> **REQUEST**
Return, without any change, the entries between the line holding "True or false: device_acc_x" and the line holding "moving_average", inclusive.

> **DATA UNDER STUDY**
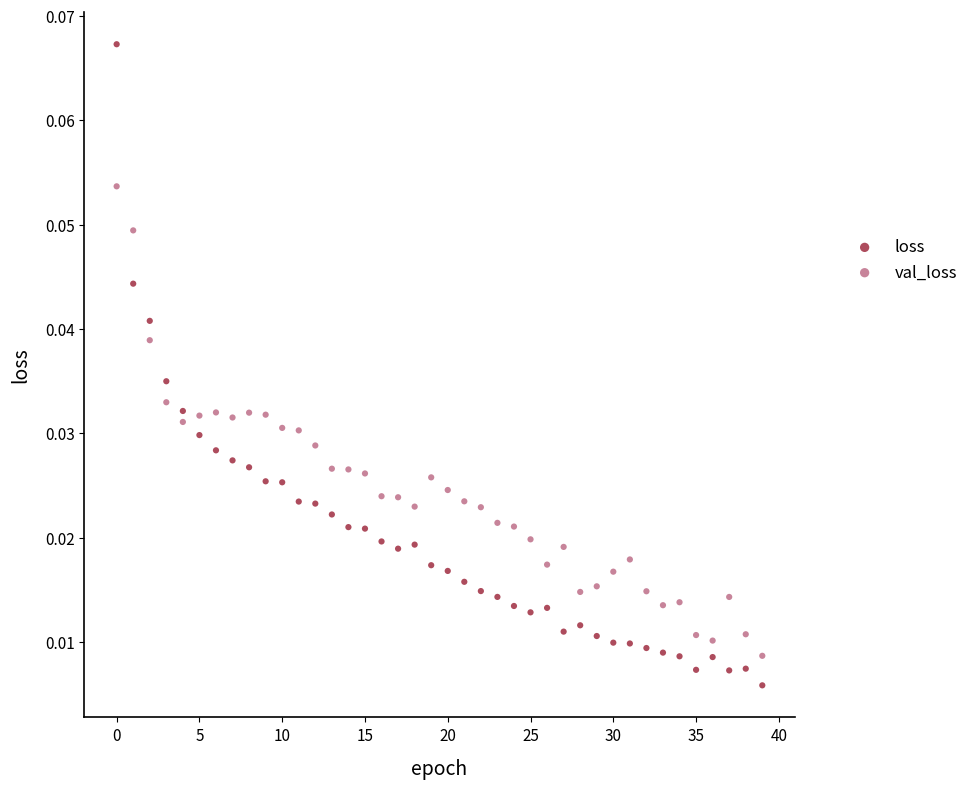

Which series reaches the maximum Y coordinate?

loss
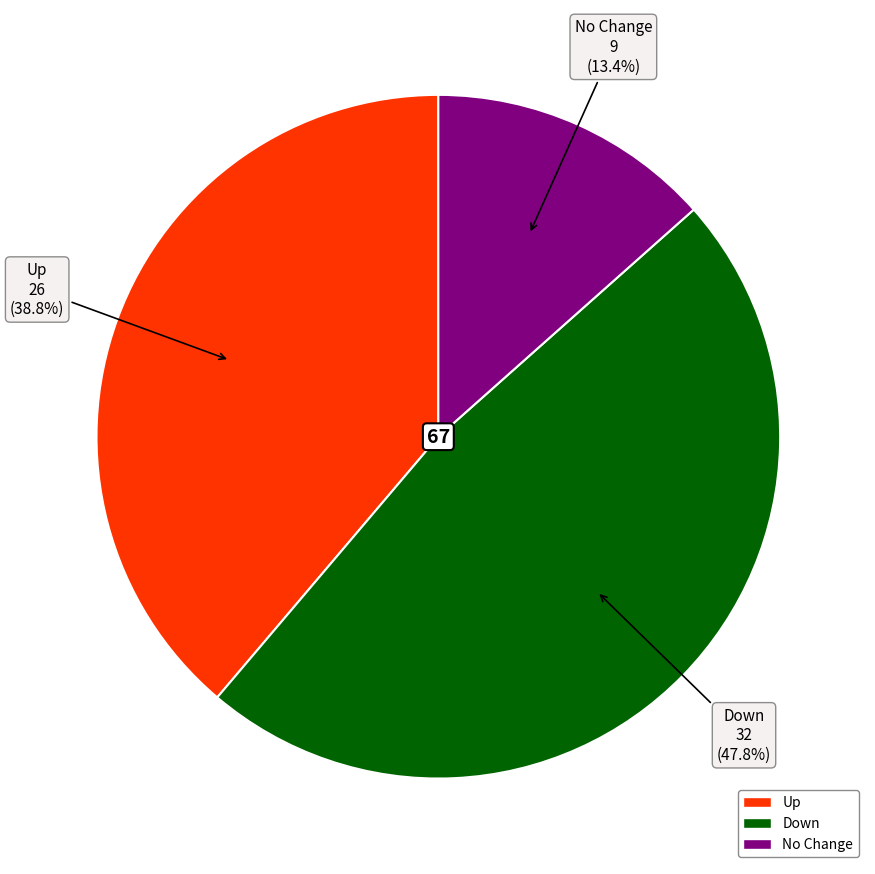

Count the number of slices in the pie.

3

---

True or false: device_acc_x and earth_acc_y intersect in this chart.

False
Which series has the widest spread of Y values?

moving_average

> **WRITTEN SOLUTION**
True or false: device_acc_x and earth_acc_y intersect in this chart.

False
Which series has the widest spread of Y values?

moving_average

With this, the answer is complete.